Der Film beginnt atemberaubend – im wahrsten Sinne des Wortes: Es ist nur verängstigtes, beengtes Atmen zu hören, dann ist der Kopf eines Astronauten in einem engen Cockpit zu sehen. Während fünf Minuten bleiben wir in diesem engen Cockpit, sehen nur das im Helm eingezwängte Gesicht des Astronauten, hier und da sieht man aus dem kleinen Fenster einen Ausschnitt Himmel.
Unmanövrierbare Blechbüchse
Neben dem Atem des Piloten ist das Klappern und Rattern des Raumschiffes zu hören. Plötzlich verlässt das Fluggerät die Atmosphäre und bleibt dort für einen Moment lang unmanövrierbar. Aber der Pilot schafft es, wieder runterzukommen und in der Wüste zu landen.
Was für ein atemberaubender Filmstart, was für ein raketengleicher Festivalstart.

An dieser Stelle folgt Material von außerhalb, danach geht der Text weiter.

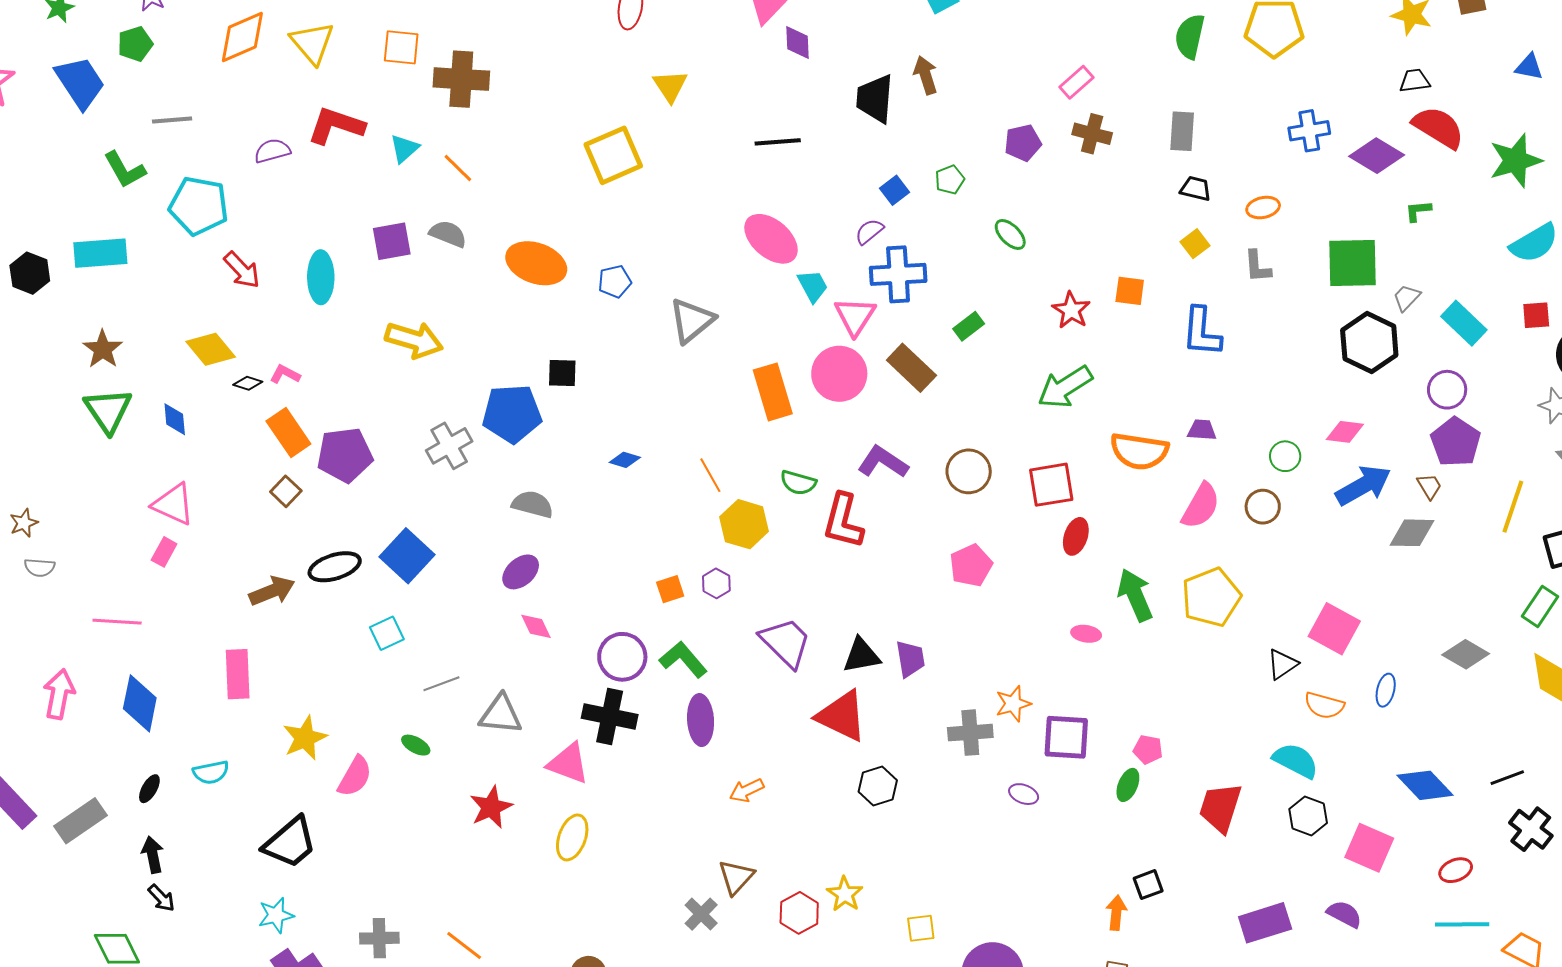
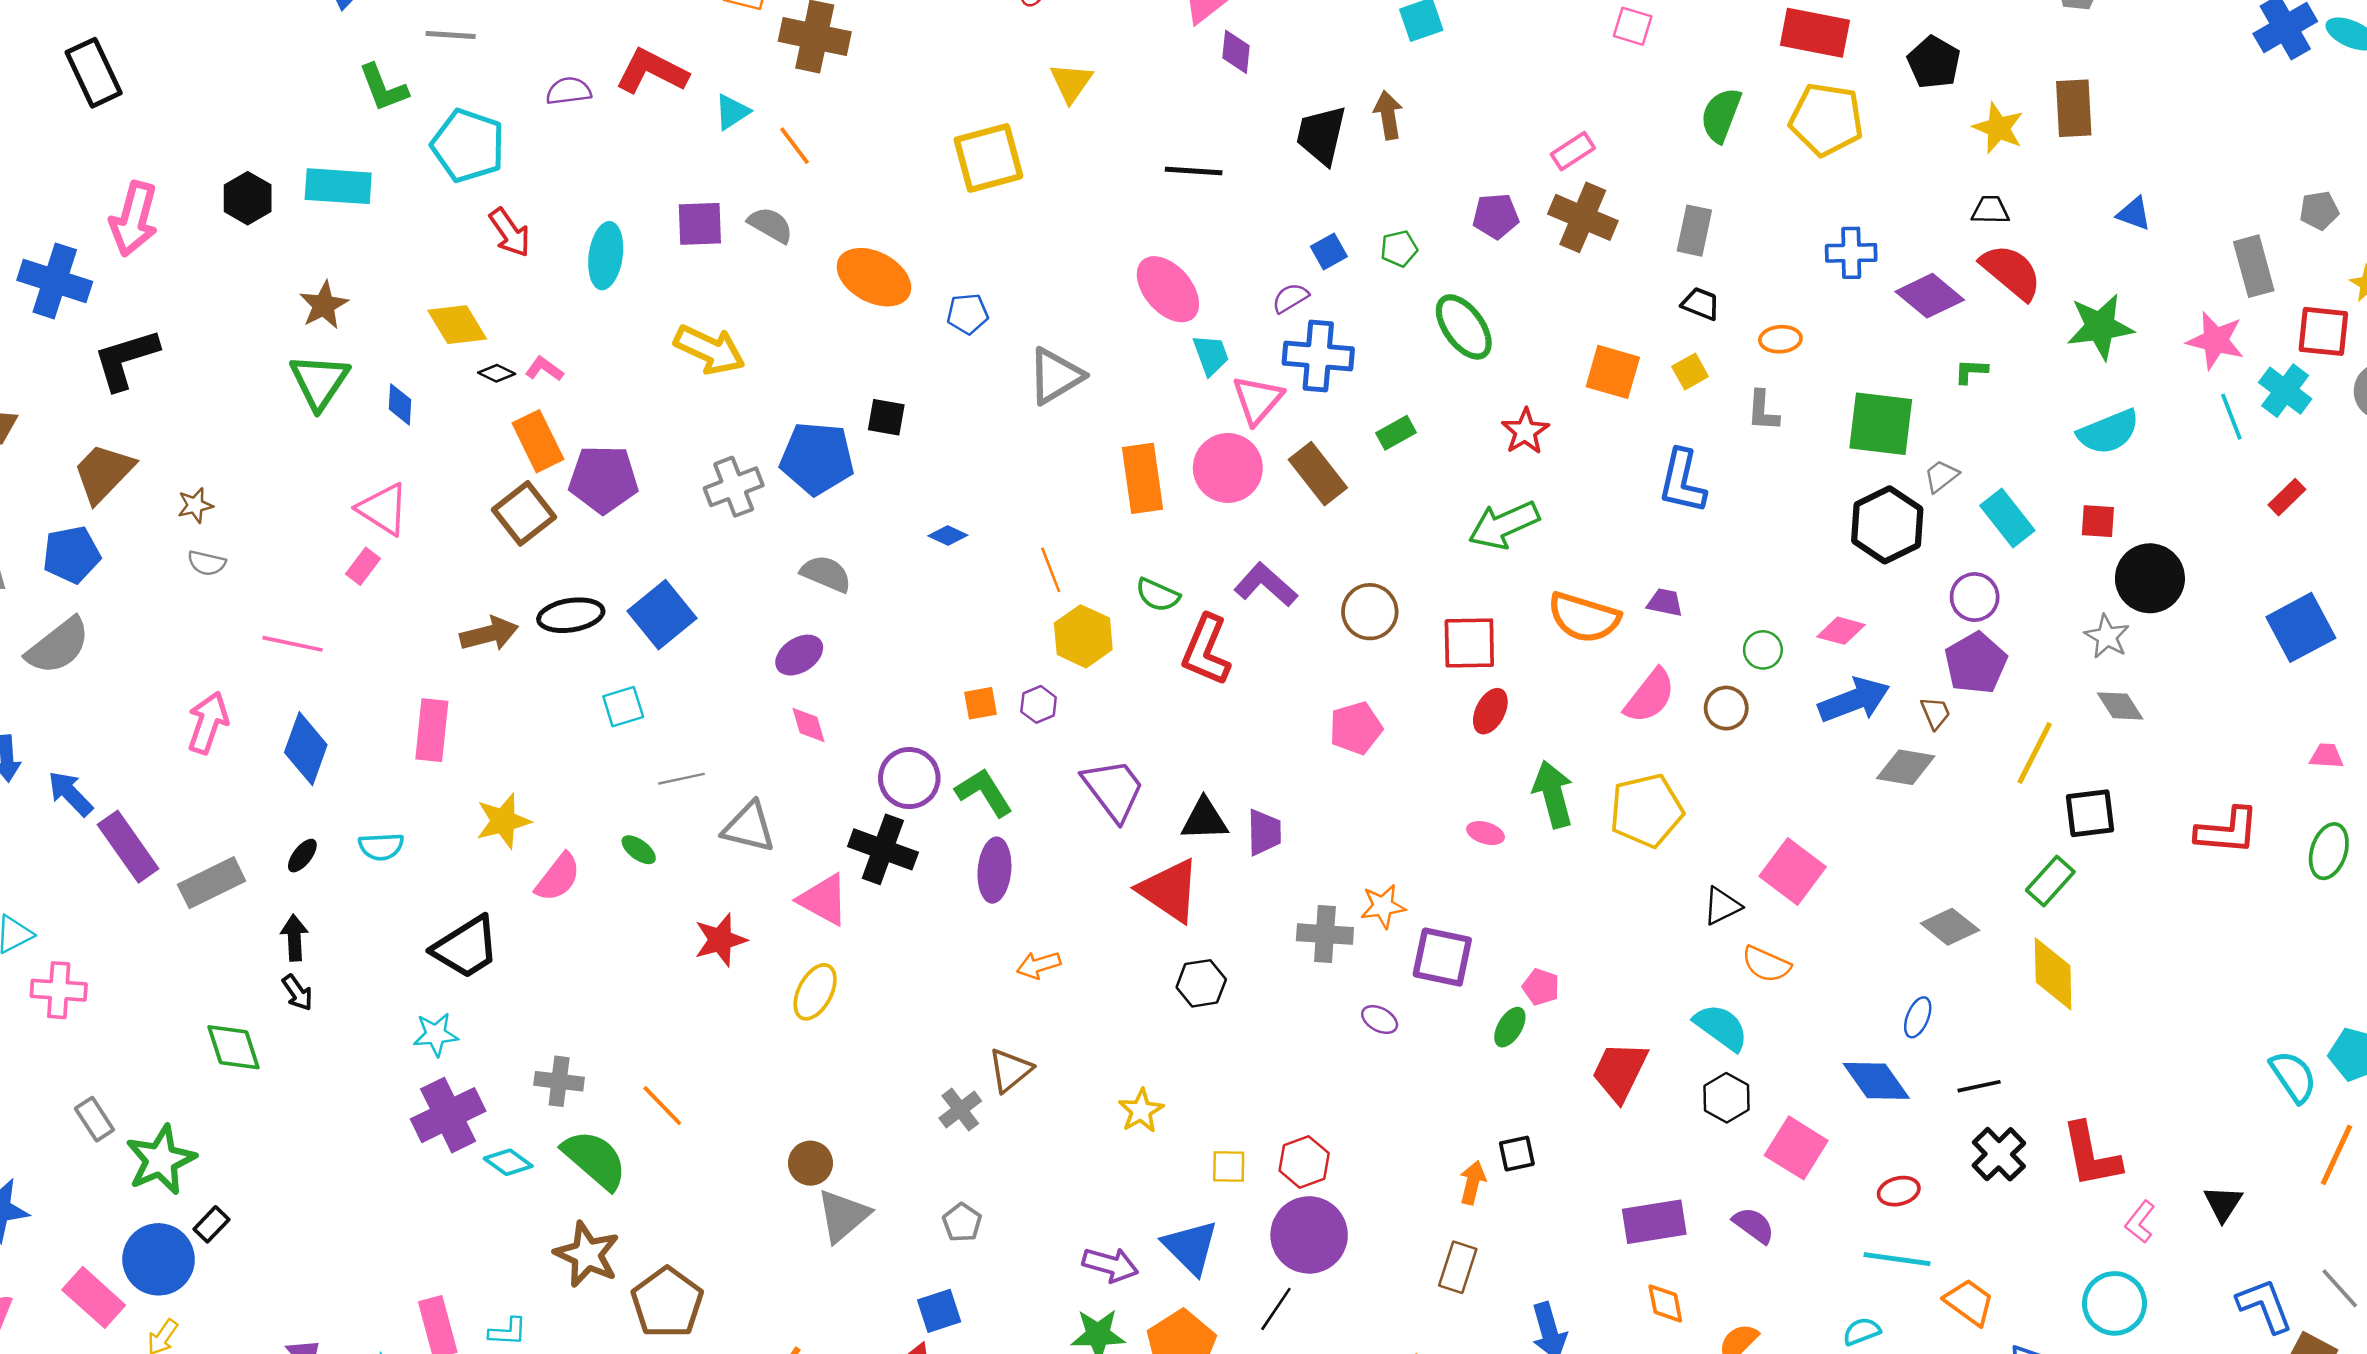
brown cross: (1092, 134) -> (1583, 217), size x1.4
green ellipse: (1010, 234) -> (1464, 327), size x1.6
orange square: (1130, 291) -> (1613, 372), moved, size x1.4
brown square: (286, 491) -> (524, 513), size x1.6
blue ellipse: (1386, 690) -> (1918, 1017), moved
red hexagon: (799, 913) -> (1304, 1162), moved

Der Mann in diesem Cockpit ist Neil Armstrong (Ryan Gosling) bei einem seiner ersten Flüge Anfang der 1960er-Jahre.
Intimes Porträt
Der Film «First Man» ist ein Porträt von Armstrong, des ersten Mannes auf dem Mond. Erzählt wird Armstrongs Leben vom Beginn der 1960er-Jahre an, als sich der Pilot und Ingenieur als Astronaut bei der NASA bewirbt, bis hin zur Mondlandung am 21. Juli 1969.
Der Regisseur Damien Chazelle, der vor zwei Jahren mit «La La Land» schon einmal das Festival in Venedig eröffnet hat, erzählt Armstrongs Geschichte als intimes Porträt. Der Film spielt in zwei Atmosphären: in den Räumen und Raketen der NASA und im Haus der Familie Armostrong, wo Neil und seine Frau Janet (Claire Foy) den Tod ihrer kleinen Tochter verarbeiten müssen.
Kein glorioses Historienkino
Damien Chazelle und seinen Schauspielern Ryan Gosling und Claire Foy gelingt es, aus dem Mondlandungsstoff, der zu grossem Pathos verführen könnte, eine sehr intime Nähe herzustellen. Im Zentrum steht nicht die Mondlandung, sondern der Mensch Armstrong – und wie er und sein Umfeld sich durch seine Arbeit als Astronaut verändern.
Selten erliegt Regisseur Chazelle dann doch dem Pathos, wenn er beispielsweise den Mondflug mit bombastischer Musik unterlegt oder wenn er etwas allzu deutlich Kubricks «2001: A Space Odyssey» zitiert und die Gemini-Mission im All mit Walzer verziert. Zudem ist der Film streckenweise etwas zu lang.
Körperlich erfahrbar
Das eigentlich Grossartige an diesem Film ist das Gespür für Physis und Materialität, das er vermittelt. Selten sind die körperlichen und seelischen Strapazen, welche die Raumfahrt für die Astronauten bedeutet, den Zuschauern besser hör-, seh- und spürbar gemacht worden: Die Männer haben Angst, fallen in Ohnmacht, übergeben sich, sind überwältigt.
Auch das Material, aus dem diese Raketen und Kapseln gebaut sind, ist physisch erfahrbar: Es klappert, da glänzt nichts und die Schalter sehen aus wie die Knöpfe eines alten Kochherds.
In all diesem unzulänglichen Material fliegen entschlossene und dennoch verängstigte Menschen ins All und auf den Mond. Dort setzen sie ihre Füsse auf einen Himmelskörper, der nichts ist als eine unnütze, karge Steinwüste.
Helden ohne Heldenverehrung
Regisseur Chazelles Film erzählt auch die Politik der 1960er-Jahre, das Wettrüsten zwischen der UdSSR und den USA und die 68er-Bewegung. Doch das Weltgeschehen dieser Zeit ist im Radio und Fernsehen zu hören und zu sehen.
Selten bewegt sich der Film, der manchmal mit einer wackeliger Handkamera gefilmt ist, aus seinen beiden Atmosphären NASA und Familie heraus. Es sei denn, nach oben, ins All.
Der Film bleibt intim und bei seinen Figuren. Damien Chazelle schafft den Spagat recht gut, die Geschichte eines «amerikanischen Helden» zu erzählen und genau diese Heldenverehrung, die man in den USA so liebt, zu vermeiden.